A team of astronomers from Wellesley College has taken stunning new images showing a newly forming galaxy resembling a young Milky Way. The study was published in the journal Nature.
The stunning pictures, captured by NASA's James Webb Space Telescope, depict a galaxy that gleams with ten different star clusters that formed at various points in time, resembling the Milky Way.
The newly found galaxy, which the Wellesley team has named the “Firefly Sparkle,” was forming about 600 million years after the Big Bang, while the galaxy was starting to take shape. It was cocooned in a diffuse arc and looked like fireflies “dancing” on a summer night.
The mass of the Firefly Sparkle is comparable to what the Milky Way's mass may have been at the same stage of development. Mowla says the discovery is especially significant.
These remarkable images give us an unprecedented picture of what our own galaxy might have looked like when it was being born. By examining these photos of the Firefly Sparkle, we can better understand how our own Milky Way took shape.

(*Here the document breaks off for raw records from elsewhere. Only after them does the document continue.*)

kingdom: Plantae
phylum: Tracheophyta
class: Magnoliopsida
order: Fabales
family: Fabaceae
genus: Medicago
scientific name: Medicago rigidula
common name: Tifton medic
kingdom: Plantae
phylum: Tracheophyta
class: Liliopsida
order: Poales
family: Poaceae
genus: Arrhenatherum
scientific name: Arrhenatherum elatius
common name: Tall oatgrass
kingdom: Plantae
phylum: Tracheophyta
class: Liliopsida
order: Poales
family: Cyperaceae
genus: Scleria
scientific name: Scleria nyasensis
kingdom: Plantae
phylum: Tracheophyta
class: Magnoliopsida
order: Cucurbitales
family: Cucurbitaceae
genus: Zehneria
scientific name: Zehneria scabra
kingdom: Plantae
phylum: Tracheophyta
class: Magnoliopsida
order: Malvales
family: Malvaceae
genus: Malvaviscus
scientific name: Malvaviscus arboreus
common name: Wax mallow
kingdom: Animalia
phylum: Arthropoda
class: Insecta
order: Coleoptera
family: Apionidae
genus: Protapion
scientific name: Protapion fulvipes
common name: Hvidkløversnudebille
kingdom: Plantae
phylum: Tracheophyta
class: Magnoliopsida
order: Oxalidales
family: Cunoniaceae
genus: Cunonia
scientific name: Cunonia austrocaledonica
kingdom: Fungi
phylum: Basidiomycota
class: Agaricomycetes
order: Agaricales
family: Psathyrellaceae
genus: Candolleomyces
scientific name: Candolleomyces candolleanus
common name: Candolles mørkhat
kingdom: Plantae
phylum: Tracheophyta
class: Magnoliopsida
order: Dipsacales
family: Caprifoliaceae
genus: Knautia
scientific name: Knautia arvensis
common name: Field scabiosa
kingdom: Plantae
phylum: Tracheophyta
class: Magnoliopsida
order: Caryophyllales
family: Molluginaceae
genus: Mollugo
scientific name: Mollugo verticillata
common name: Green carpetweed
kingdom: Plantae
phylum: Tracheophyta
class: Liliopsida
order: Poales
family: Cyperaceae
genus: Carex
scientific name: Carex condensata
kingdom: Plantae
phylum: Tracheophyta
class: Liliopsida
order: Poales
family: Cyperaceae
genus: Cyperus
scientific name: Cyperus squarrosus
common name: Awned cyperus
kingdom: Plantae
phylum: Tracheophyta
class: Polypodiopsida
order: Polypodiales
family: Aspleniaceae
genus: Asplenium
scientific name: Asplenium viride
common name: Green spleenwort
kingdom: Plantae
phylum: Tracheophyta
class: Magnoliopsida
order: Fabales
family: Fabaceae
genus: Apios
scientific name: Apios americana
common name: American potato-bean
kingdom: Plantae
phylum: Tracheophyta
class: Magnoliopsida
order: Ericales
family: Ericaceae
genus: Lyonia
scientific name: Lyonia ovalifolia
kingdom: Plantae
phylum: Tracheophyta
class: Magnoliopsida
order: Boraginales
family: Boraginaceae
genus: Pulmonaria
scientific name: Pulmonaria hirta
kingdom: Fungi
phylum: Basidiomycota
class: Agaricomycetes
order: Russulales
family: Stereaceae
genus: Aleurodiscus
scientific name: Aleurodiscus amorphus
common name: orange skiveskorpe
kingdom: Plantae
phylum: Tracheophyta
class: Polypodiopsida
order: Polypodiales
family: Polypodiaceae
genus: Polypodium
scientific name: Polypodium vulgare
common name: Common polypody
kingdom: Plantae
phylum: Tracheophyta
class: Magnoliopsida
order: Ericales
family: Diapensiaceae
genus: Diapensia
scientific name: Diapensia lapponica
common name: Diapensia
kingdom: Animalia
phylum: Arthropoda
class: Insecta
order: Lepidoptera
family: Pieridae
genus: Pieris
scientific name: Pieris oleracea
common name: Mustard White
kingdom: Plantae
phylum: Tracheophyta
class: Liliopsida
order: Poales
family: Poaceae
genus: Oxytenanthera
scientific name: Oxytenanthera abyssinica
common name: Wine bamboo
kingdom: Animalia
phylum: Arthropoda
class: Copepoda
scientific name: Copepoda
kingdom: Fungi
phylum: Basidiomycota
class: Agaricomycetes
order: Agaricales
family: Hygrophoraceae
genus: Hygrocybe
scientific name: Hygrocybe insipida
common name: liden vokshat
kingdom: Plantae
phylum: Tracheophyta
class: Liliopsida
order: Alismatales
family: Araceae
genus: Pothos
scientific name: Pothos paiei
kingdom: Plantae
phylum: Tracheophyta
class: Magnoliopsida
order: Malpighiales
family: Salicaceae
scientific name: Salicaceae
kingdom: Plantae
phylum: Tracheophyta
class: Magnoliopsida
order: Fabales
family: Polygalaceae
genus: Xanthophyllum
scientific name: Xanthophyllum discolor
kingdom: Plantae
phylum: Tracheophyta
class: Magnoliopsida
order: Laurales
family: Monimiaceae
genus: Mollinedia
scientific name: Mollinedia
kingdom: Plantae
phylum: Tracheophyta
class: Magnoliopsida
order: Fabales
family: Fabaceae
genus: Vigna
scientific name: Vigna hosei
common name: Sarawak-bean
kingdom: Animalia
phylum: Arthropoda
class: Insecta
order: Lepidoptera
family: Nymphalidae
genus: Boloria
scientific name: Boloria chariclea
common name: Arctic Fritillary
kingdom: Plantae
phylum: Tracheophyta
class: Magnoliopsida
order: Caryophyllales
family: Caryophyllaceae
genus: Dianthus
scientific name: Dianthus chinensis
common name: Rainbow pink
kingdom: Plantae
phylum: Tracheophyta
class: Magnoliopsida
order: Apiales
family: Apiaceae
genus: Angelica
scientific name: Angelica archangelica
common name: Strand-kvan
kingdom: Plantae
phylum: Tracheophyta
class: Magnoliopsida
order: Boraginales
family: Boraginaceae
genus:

Lamiya Mowla, Astronomer, Wellesley College
According to Mowla, there are no other glimpses of a young galaxy forming in such a manner as its own. A Milky Way-like galaxy in the early stages of its formation in a universe that is only 600 million years old is depicted in the JWST images.
As an observational astronomer studying the structural evolution of astronomical objects in the early Universe, I want to understand how the first stars, star clusters, galaxies, and galaxy clusters formed in the infant Universe and how they changed as the Universe got older.
Lamiya Mowla, Astronomer, Wellesley College
Of the Firefly Sparkle, she said, “I did not think it would be possible to resolve a galaxy that existed so early in the universe into so many distinct components, let alone find that its mass is similar to our own galaxy’s when it was in the process of forming.”
There is so much going on inside this tiny galaxy, including so many different phases of star formation. These images are the very first glimpse of something that we will be able to study and learn from for many years to come.
Lamiya Mowla, Astronomer, Wellesley College
Mowla, Assistant Professor of Physics and Astronomy at Wellesley and a 2013 college graduate, co-led the project with Kartheik Iyer, a NASA Hubble Fellow at Columbia University in New York.
Journal Reference
Mowla, L., et al. (2024) Formation of a low-mass galaxy from star clusters in a 600-million-year-old Universe. Nature. doi.org/10.1038/s41586-024-08293-0.